After spending some time analyzing some profiler results, my colleague @Scooletz and I came to the conclusion that the current design of the ConsumerWorkService / BatchingWorkPool is the culprit here. It appears that there is a lot of lock contention going on, and that seems to be causing a lot of trouble for the new cpus for some reason.
We have been able to come up with some alternative designs that eliminate this performance problem, though there are some trade-offs with them, so we wanted to show you both of them.
The first approach is largely focused on the BatchingWorkPool
itself. All locks have been removed and concurrent collections are used everywhere instead. The main trade-off here is that with this approach we can't guarantee per-channel operation order any more. While I don't think that is guarantee that is critical, I know it's a behavior change from the current design. PR #252 covers this change.

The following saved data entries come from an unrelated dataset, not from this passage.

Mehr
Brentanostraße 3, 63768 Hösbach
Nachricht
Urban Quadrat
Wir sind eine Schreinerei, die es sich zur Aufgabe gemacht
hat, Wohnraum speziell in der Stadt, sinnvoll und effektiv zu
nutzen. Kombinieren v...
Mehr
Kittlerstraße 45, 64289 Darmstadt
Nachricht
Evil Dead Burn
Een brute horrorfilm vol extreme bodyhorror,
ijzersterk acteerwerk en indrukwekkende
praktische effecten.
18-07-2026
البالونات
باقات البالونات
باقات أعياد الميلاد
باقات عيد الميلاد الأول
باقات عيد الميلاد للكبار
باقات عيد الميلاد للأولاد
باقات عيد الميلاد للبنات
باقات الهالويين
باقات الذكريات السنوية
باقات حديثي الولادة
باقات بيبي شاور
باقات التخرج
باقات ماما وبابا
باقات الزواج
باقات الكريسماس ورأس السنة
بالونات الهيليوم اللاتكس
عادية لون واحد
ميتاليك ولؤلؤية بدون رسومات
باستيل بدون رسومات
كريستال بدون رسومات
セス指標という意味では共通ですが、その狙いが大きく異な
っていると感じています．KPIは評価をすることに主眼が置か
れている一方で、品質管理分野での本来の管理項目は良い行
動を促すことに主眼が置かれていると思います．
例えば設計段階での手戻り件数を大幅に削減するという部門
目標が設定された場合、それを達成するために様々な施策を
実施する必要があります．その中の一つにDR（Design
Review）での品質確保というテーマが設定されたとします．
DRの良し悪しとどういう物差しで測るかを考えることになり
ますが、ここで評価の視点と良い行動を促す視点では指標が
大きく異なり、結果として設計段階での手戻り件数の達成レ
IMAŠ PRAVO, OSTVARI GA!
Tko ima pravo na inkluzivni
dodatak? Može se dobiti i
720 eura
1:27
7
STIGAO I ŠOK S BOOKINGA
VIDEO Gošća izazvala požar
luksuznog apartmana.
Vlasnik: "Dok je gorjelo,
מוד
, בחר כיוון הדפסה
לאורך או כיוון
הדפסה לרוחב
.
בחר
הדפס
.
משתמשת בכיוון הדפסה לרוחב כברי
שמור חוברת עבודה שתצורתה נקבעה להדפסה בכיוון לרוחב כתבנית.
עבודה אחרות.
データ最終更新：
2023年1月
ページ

The second approach is focused on changing the ConsumerWorkService
instead. It no longer uses the BatchingWorkPool
at all, and instead creates a dedicated thread per model that is responsible for dispatching the work items in a loop. With this approach, per-channel operation order should be maintained, but there will no longer be a way to pass in a custom TaskScheduler
to limit concurrency. Using a custom scheduler to start the loops could mean that a model would never get to process work at all. @Scooletz should be opening a PR with this change soon.